Other possible pcodes and their results as printed pixels are illustrated in FIGS. 3A and 3B. As illustrated, pixels 30, 32, 34, 36, 38, and 40 have pcodes, respectively, of (0, 0), (0, 15), (1, 15), (2, 7), (3, 15), and (0, 31). Pixel 30, having the pulse width value of 0, has no pigmentation within the pixel 30. For pixel 30 its justification value is irrelevant. Pixel 32 has pulse with of 15 (which is 16 counting from 0, 50 percent of 32 possible values) and justification code 0 (left justified). Accordingly, left 50 percent 33 of the pixel 32 is covered. Pixel 34 has pulse with of 15 and justification code 1 (right justified). Accordingly, right 50 percent 35 of the pixel 34 is covered. Pixel 36 has pulse width value of 7 (which is 8 counting from 0, 25 percent of 32 possible values) and justification code 2 (centered). Accordingly, center 25 percent 37 of the pixel 36 is covered. Pixel 38 has pulse width value of 15 and justification code 3 (split). Accordingly, 25 percent of left side and 25 percent of right side (collectively 39) of the pixel 38 is covered. Pixel 40, having the pulse width value of 31, the maximum value. Accordingly, the entire width of the pixel 40 is covered by the toner. For pixel 40 its justification value is irrelevant.

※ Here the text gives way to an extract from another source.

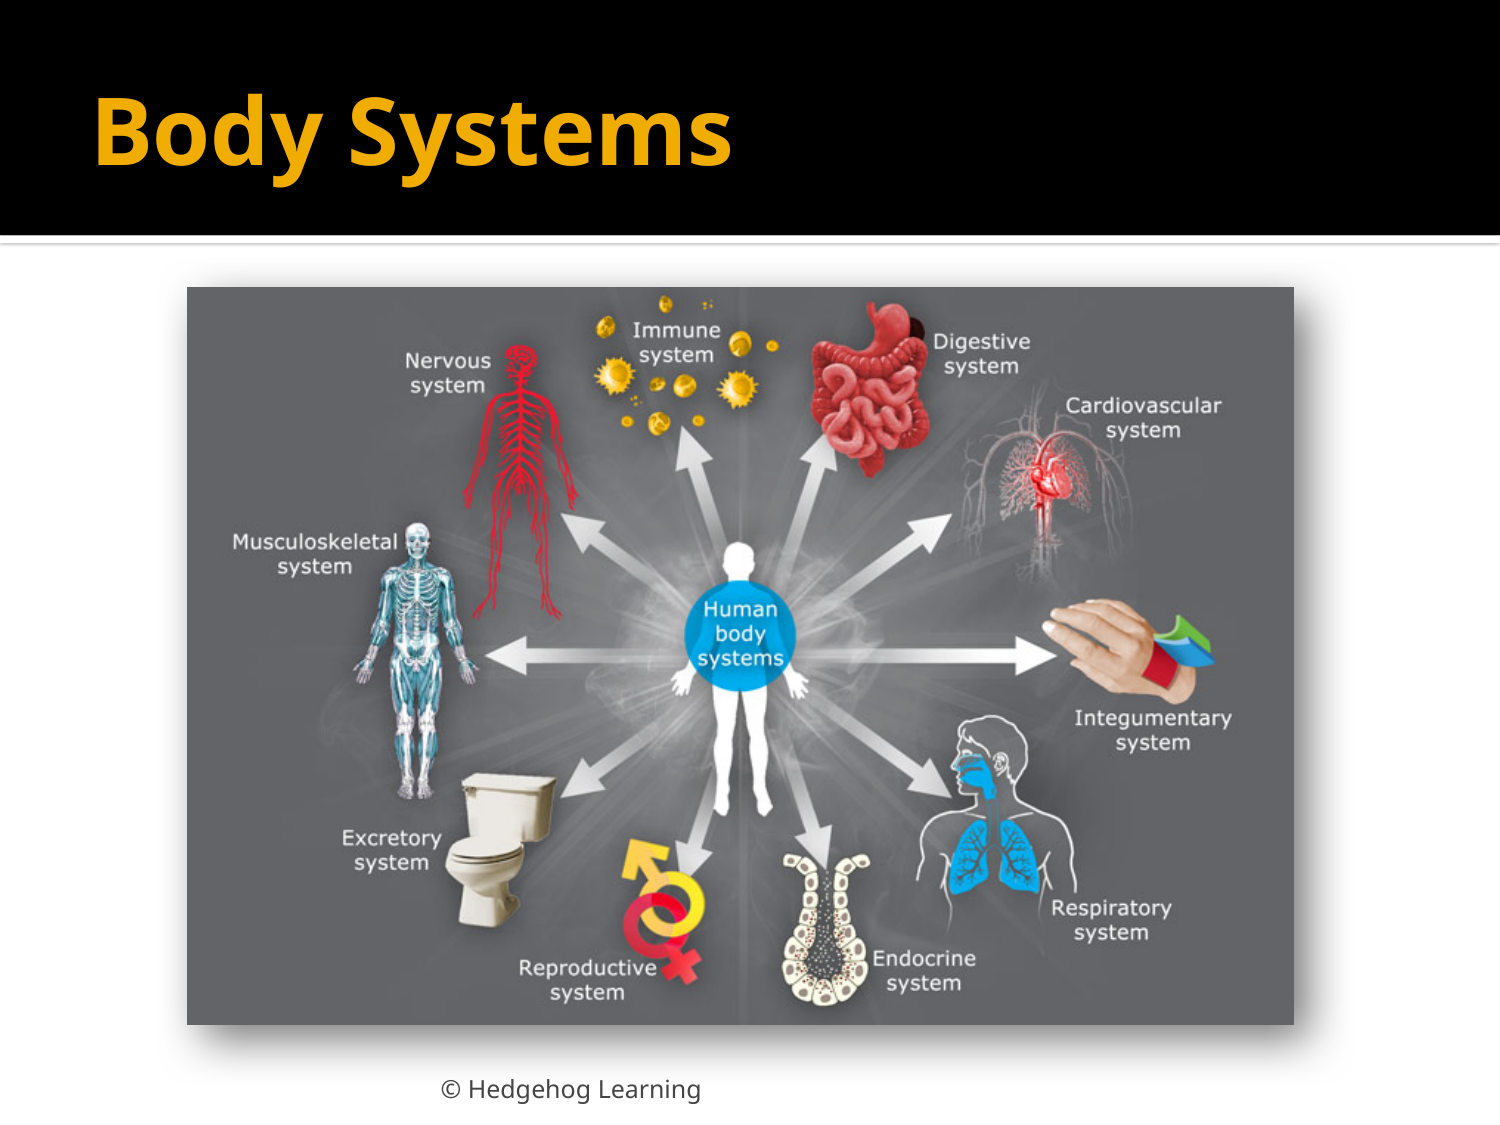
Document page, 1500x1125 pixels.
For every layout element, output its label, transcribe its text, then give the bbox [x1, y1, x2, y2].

picture [187, 287, 1294, 1025]
footer © Hedgehog Learning [433, 1062, 1337, 1108]
title Body Systems [75, 24, 1425, 231]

Generally, as illustrated in FIGS. 2A through 2C, each on-pixel is fully covered with pigmentation and each off-pixel is left completely uncovered. However, for certain characters or marks on the print medium, such technique imposes limitations, lead to undesirable results, or both.
For example, it would be desirable to adjust or set the pcodes of certain pixels to vary print quality, to produce desired effects on the print medium, alleviate or eliminate unwanted results, or a combination of these.

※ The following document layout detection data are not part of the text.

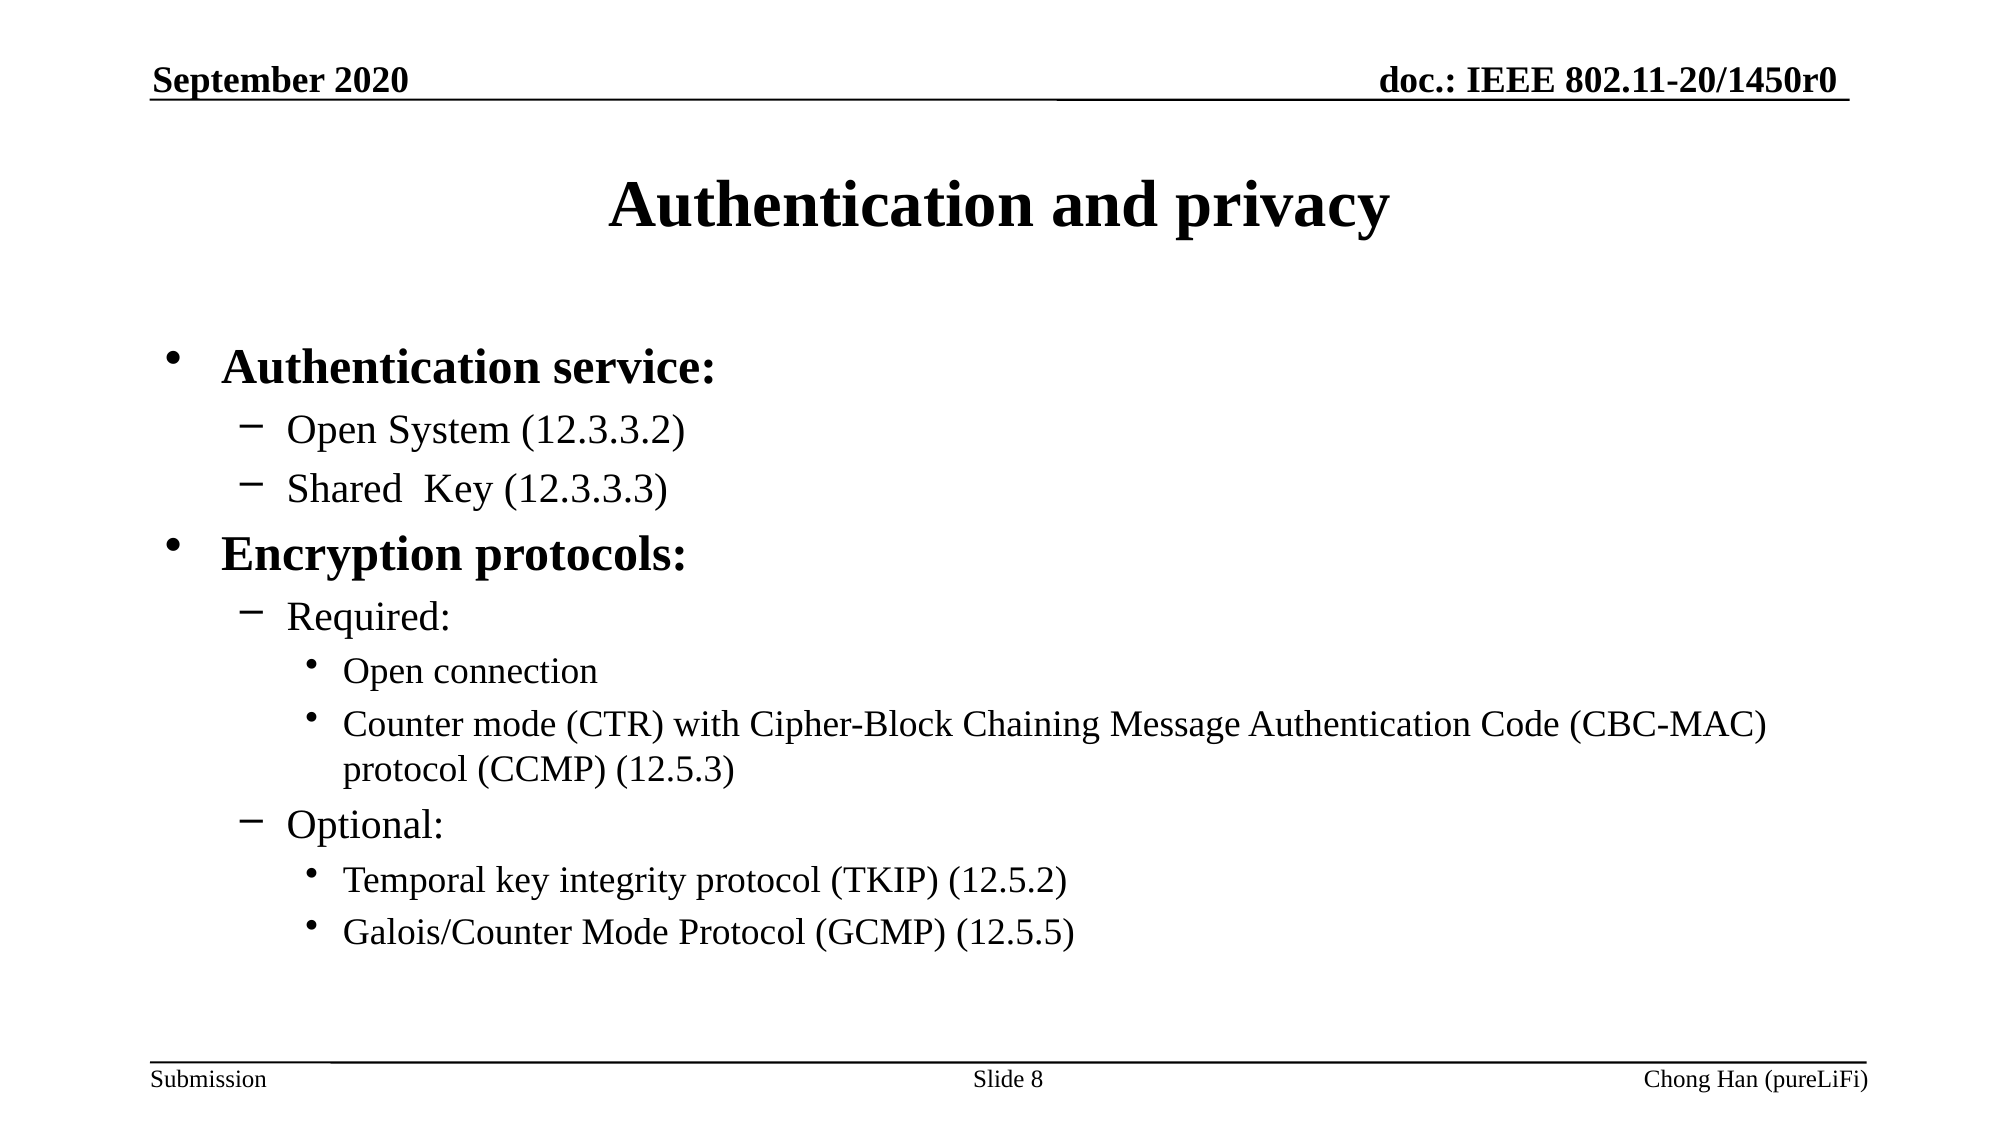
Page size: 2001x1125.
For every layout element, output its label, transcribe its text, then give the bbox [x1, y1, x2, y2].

title Authentication and privacy [150, 112, 1850, 288]
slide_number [152, 54, 421, 101]
list Authentication service: Open System (12.3.3.2) Shared Key (12.3.3.3) Encryption protocols: Required: Open connection Counter mode (CTR) with Cipher-Block Chaining Message Authentication Code (CBC-MAC) protocol (CCMP) (12.5.3) Optional: Temporal key integrity protocol (TKIP) (12.5.2) Galois/Counter Mode Protocol (GCMP) (12.5.5) [149, 326, 1850, 1002]
footer Chong Han (pureLiFi) [1641, 1061, 1870, 1093]
slide_number Slide 8 [964, 1061, 1053, 1093]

One approach to vary print quality (for example to produce a draft quality document while reducing toner usage) is to use a single, predetermined pcode (rather than the translated pcode) for selected pixels. However, this approach is limited to using the same predetermined pcode irrespective of the context in which the pixel was selected. Thus, the predetermined pcode may not be the optimum, or even appropriate, pcode for the selected pixel. Further, such approach does not address certain undesirable effects such as toner explosion.
Toner explosion occurs during the fusing process. When the fuser applies heat and pressure to paper and toner on the paper, the toner melts and fuses with the fibers of the paper. During the fusing process, the heat and the pressure generate gas and water vapor within the paper. Normally, such gas and water vapor leave the paper without interfering with the melting toner; however, certain patterns of toner prevent efficient ventilation of the gas and water vapor leading to scattering of toner on the page resulting in a defective image. The current techniques are limited in their ability to eliminate such conditions.
Accordingly, there remains a need for an improved method and apparatus to alleviate or eliminate the shortcoming of the current generation of printers.